• L'étoffe du diable, une histoire des rayures et des tissus rayés par Michel Pastoureau

     

    L'étoffe du diable, une histoire des rayures et des tissus rayés par Michel Pastoureau

     

     

    Le vêtement tout a long des siècles est un marqueur social assez simple à utiliser : à tel groupe social tel type de vêtement, de couleur, d’accessoire ou d’étoffe.

      

    L’uni et le rayé par exemple : au Moyen Age le rayé a une connotation négative, voire maléfique. C’est le motif (avec le tacheté ou le damier) de la transgression de l’ordre social, de la malhonnêteté, de la perfidie. C’est ainsi que seuls ceux que l’on doit éviter peuvent, voire doivent s’habiller ainsi : les prostituées, les condamnés, les bouffons, les bourreaux, les lépreux … ou tout simplement les pesonnes dites de condition inférieure : : les serfs, les valets de cuisine ou d’écurie, les serviteurs de bouche etc.

     

     

    Ainsi les clercs n’ont pas le droit de porter des étoffes rayées ou à damiers : en 1310 à Rouen  un certain Colin d’Aurrichier, savetier et « que l’on disait estre clerc » fut condamné à mort parce qu’il était marié et qu’  « il avait esté pris en habit rayé ».

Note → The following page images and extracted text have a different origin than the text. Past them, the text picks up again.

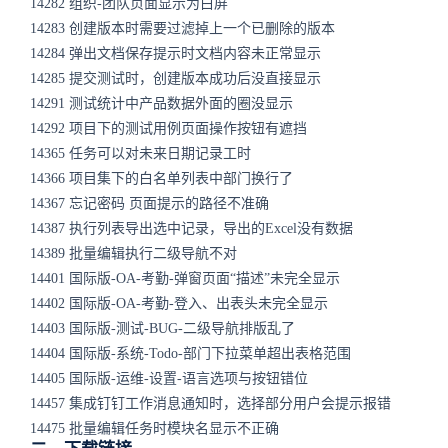
14282 组织-团队页面显示为白屏
14283 创建版本时需要过滤掉上一个已删除的版本
14284 弹出文档保存提示时文档内容未正常显示
14285 提交测试时，创建版本成功后没直接显示
14291 测试统计中产品数据外面的圈没显示
14292 项目下的测试用例页面操作按钮有遮挡
14365 任务可以对未来日期记录工时
14366 项目集下的白名单列表中部门换行了
14367 忘记密码 页面提示的路径不准确
14387 执行列表导出选中记录，导出的Excel没有数据
14389 批量编辑执行二级导航不对
14401 国际版-OA-考勤-弹窗页面“描述”未完全显示
14402 国际版-OA-考勤-登入、出表头未完全显示
14403 国际版-测试-BUG-二级导航排版乱了
14404 国际版-系统-Todo-部门下拉菜单超出表格范围
14405 国际版-运维-设置-语言选项与按钮错位
14457 集成钉钉工作消息通知时，选择部分用户会提示报错
14475 批量编辑任务时模块名显示不正确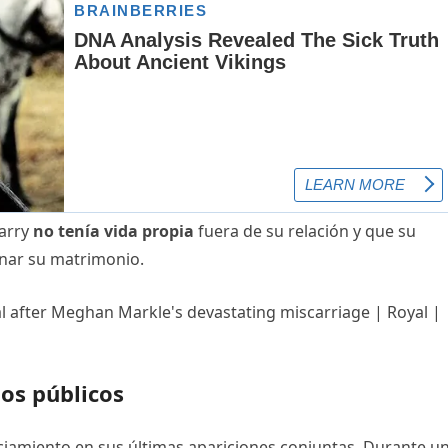
Harry
no tenía vida propia
fuera de su relación y que su
inar su matrimonio.
tos públicos
nciamiento en sus últimas apariciones conjuntas. Durante u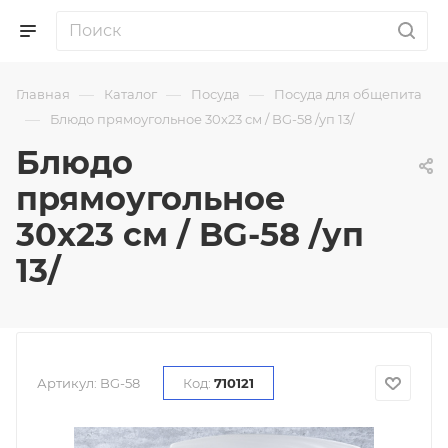
—
—
—
Главная
Каталог
Посуда
Посуда для общепита
—
Блюдо прямоугольное 30х23 см / BG-58 /уп 13/
Блюдо
прямоугольное
30х23 см / BG-58 /уп
13/
Артикул:
BG-58
Код:
710121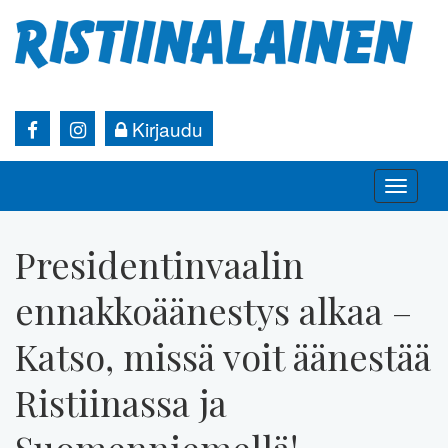
Kirjaudu
Toggle
naviga
Presidentinvaalin
ennakkoäänestys alkaa –
Katso, missä voit äänestää
Ristiinassa ja
Suomenniemellä!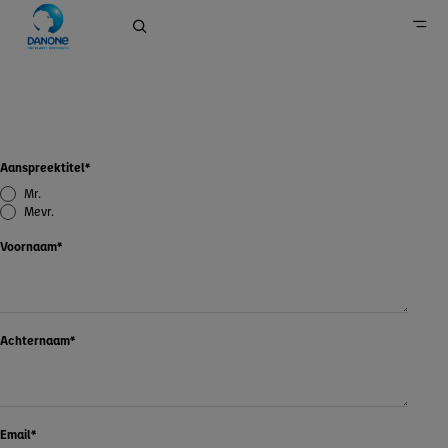
Contact
Home
Contact
Aanspreektitel
*
Contact
Mr.
Mevr.
Voornaam
*
Achternaam
*
Email
*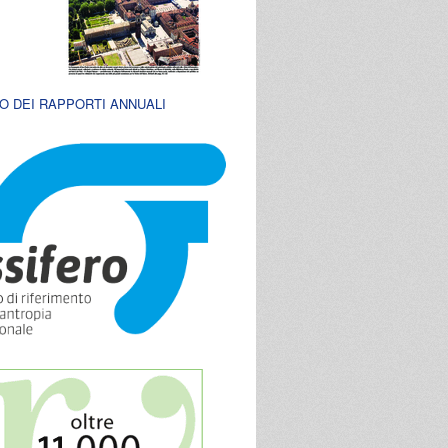
O DEI RAPPORTI ANNUALI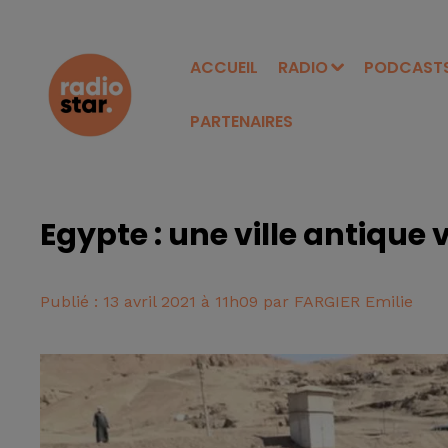
ACCUEIL
RADIO
PODCAST
PARTENAIRES
Egypte : une ville antique
Publié : 13 avril 2021 à 11h09 par FARGIER Emilie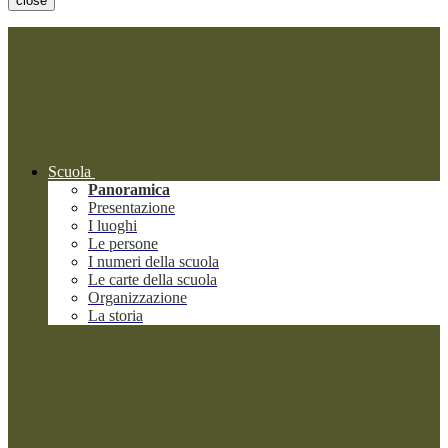
close
Scuola
Panoramica
Presentazione
I luoghi
Le persone
I numeri della scuola
Le carte della scuola
Organizzazione
La storia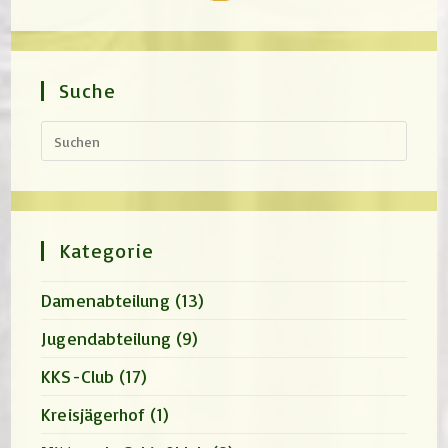
Suche
Press
Escap
to
close
the
search
panel.
Kategorie
Damenabteilung
(13)
Jugendabteilung
(9)
KKS-Club
(17)
Kreisjägerhof
(1)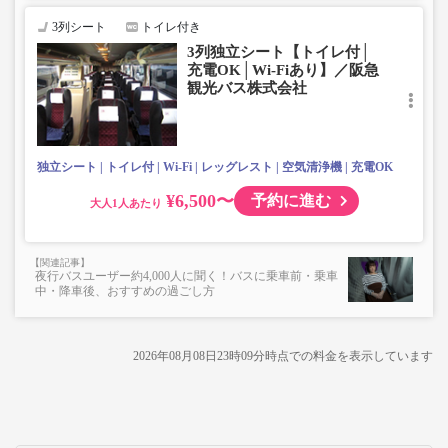
3列シート
トイレ付き
3列独立シート【トイレ付│
充電OK│Wi-Fiあり】／阪急
観光バス株式会社
独立シート
トイレ付
Wi-Fi
レッグレスト
空気清浄機
充電OK
¥6,500〜
予約に進む
大人
夜行バスユーザー約4,000人に聞く！バスに乗車前・乗車
中・降車後、おすすめの過ごし方
2026年08月08日23時09分
時点での料金を表示しています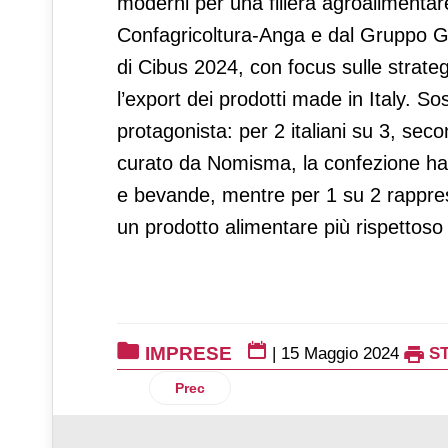
moderni per una filiera agroalimentare
Confagricoltura-Anga e dal Gruppo Gi
di Cibus 2024, con focus sulle strateg
l’export dei prodotti made in Italy. So
protagonista: per 2 italiani su 3, s
curato da Nomisma, la confezione ha in
e bevande, mentre per 1 su 2 rappres
un prodotto alimentare più rispettoso
IMPRESE
|
15 Maggio 2024
S
Articolo precedente: Pinsami: un finanz
Prec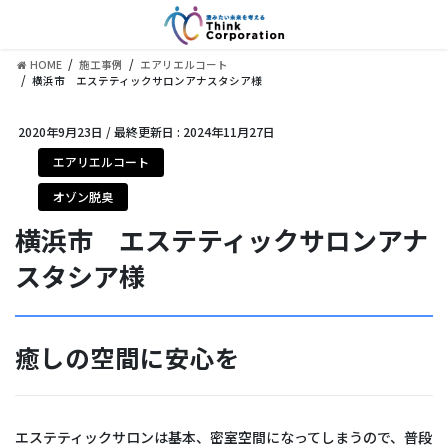
コ
ナ
ン
ビ
テ
ゲ
HOME
施工事例
エアリエルコート
ン
ー
横浜市 エステティックサロンアナスタシア様
ツ
シ
に
ョ
2020年9月23日
/ 最終更新日 :
2024年11月27日
移
ン
動
に
エアリエルコート
移
オゾン脱臭
動
横浜市 エステティックサロンアナ
スタシア様
癒しの空間に安心を
エステティックサロンは基本、密室空間になってしまうので、普段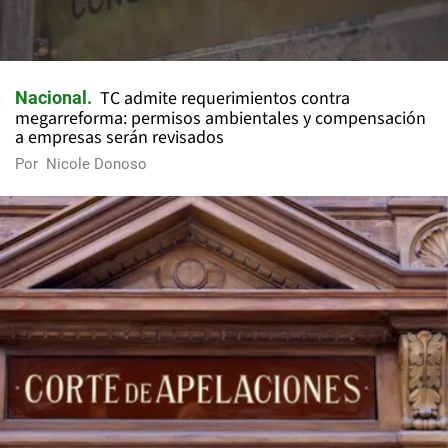
TC admite requerimientos contra
Nacional
megarreforma: permisos ambientales y compensación
a empresas serán revisados
Por
Nicole Donoso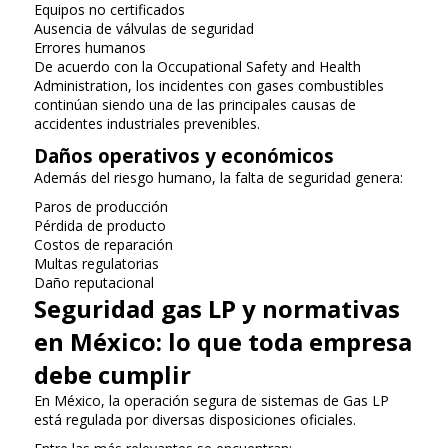
Equipos no certificados
Ausencia de válvulas de seguridad
Errores humanos
De acuerdo con la Occupational Safety and Health
Administration, los incidentes con gases combustibles
continúan siendo una de las principales causas de
accidentes industriales prevenibles.
Daños operativos y económicos
Además del riesgo humano, la falta de seguridad genera:
Paros de producción
Pérdida de producto
Costos de reparación
Multas regulatorias
Daño reputacional
Seguridad gas LP y normativas
en México: lo que toda empresa
debe cumplir
En México, la operación segura de sistemas de Gas LP
está regulada por diversas disposiciones oficiales.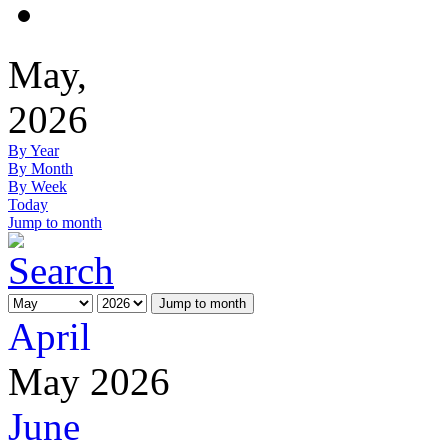
May,
2026
By Year
By Month
By Week
Today
Jump to month
Jump to month
April
May 2026
June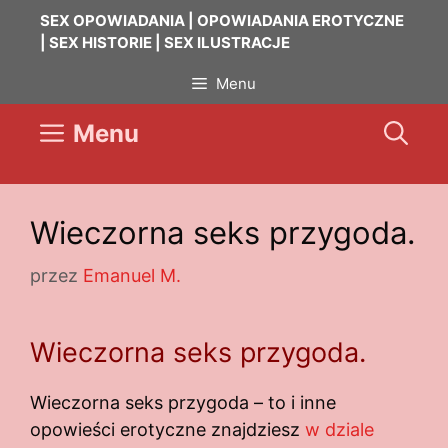
Przejdź
SEX OPOWIADANIA | OPOWIADANIA EROTYCZNE
do
| SEX HISTORIE | SEX ILUSTRACJE
treści
Menu
Menu
Wieczorna seks przygoda.
przez
Emanuel M.
Wieczorna seks przygoda.
Wieczorna seks przygoda – to i inne
opowieści erotyczne znajdziesz
w dziale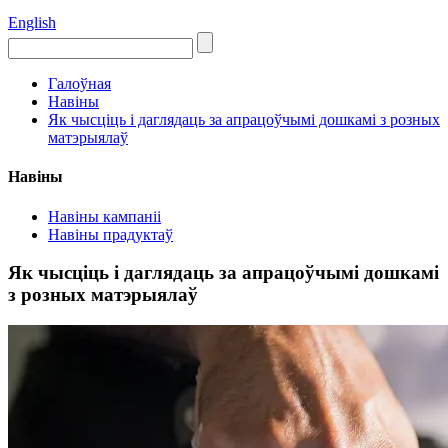
English
Галоўная
Навіны
Як чысціць і даглядаць за апрацоўчымі дошкамі з розных
матэрыялаў
Навіны
Навіны кампаніі
Навіны прадуктаў
Як чысціць і даглядаць за апрацоўчымі дошкамі
з розных матэрыялаў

    Cette méfiance du rayé s’étend même au règne animal : les chevaux dont la robe n’est pas unie dévalorisent ceux qui les chevauchent ; de même dans le Roman de Renart,  « les animaux à pelage roux, tacheté ou rayé constituent le clan des menteurs, voleurs, lubriques et cupides ».

     

    On peut supposer que visuellement, l’œil est attiré immédiatement vers ces motifs et de ce fait on peut voir plus facilement dans un espace donné les personnes à éviter.

     

     

    A partir de la fin du XVe siècle et du début du XVIe,  la rayure perd peu à peu sa connotation diabolique, mais reste un marqueur social fort puisqu’elle devient “le signe premier d’une condition servile ou d’une fonction subalterne »  qui existait déjà auparavant mais qui va se développer et s’étendre à toutes les fonctions subalternes domestiques (par exemple le caricatural gilet rayé du majordome jusqu’au 19ème siècle et même plus) et militaires.

     

      

    Dans le même temps va se se développer aussi à cette époque une “rayure aristocratique” que l’on retrouve sur les manches et les chausses des jeunes nobles italiens notamment.  Mais à chacun sa rayure, alors que la rayure aristocratique est verticale, celle des serviteurs est horizontale. Quelques rois vont donner l’exemple (François 1er ou Henri VIII).

     

     

     

    Puis vient le 18ème siècle et la mode des rayures romantiques et révolutionnaires.

     

    La rayure est en effet prisée des révolutionnaires américains et devient le symbole de la liberté et de la révolution. Nos révolutionnaires français emprunteront également ce motif, signe patriotique par excellence et l’utiliseront dans tous les emblèmes de la Révolution.

     

     

     

    Au 19ème siècle le rayé devient s’identifie à l’hygiène en envahissant les vêtements de nuit et sous vêtement et détrônant mêmen la couleur blanche.

      

    Et au 20ème, il devient le symbole des loisirs (monde de l’enfance, vogue balnéaire de la rayure, maillots rayés des sportifs).

     

     

    L'étoffe du diable, une histoire des rayures et des tissus rayés par Michel Pastoureau

     

     

    Ce qui ne va pas empêcher de conserver ce motif pour des identifications encore négatives : le costume des bagnards.